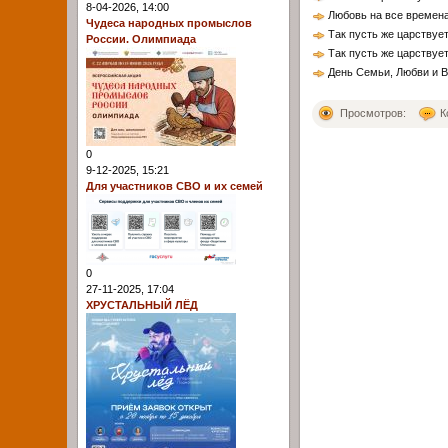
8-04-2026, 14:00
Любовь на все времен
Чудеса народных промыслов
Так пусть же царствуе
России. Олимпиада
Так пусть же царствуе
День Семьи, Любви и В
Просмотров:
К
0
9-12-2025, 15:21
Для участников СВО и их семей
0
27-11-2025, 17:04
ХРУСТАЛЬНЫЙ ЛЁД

==

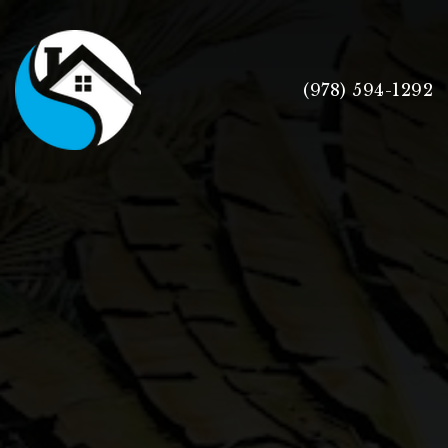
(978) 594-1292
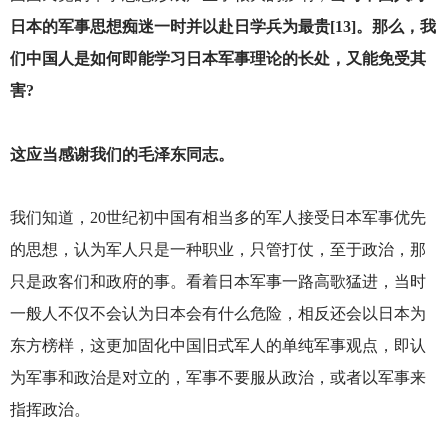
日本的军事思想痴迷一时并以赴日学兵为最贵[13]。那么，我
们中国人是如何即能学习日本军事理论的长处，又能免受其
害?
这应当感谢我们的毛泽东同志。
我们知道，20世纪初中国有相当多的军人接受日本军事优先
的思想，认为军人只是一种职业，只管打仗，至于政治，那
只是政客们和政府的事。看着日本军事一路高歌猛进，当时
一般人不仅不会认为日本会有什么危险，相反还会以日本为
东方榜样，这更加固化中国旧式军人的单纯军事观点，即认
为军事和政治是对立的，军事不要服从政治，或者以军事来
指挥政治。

Task item » Retype, exactly and in full, the lines above from the one containing "День Семьи, Любви и В" through the one containing "ХРУСТАЛЬНЫЙ ЛЁД".

Your solution »
День Семьи, Любви и В
Просмотров:
К
0
9-12-2025, 15:21
Для участников СВО и их семей
0
27-11-2025, 17:04
ХРУСТАЛЬНЫЙ ЛЁД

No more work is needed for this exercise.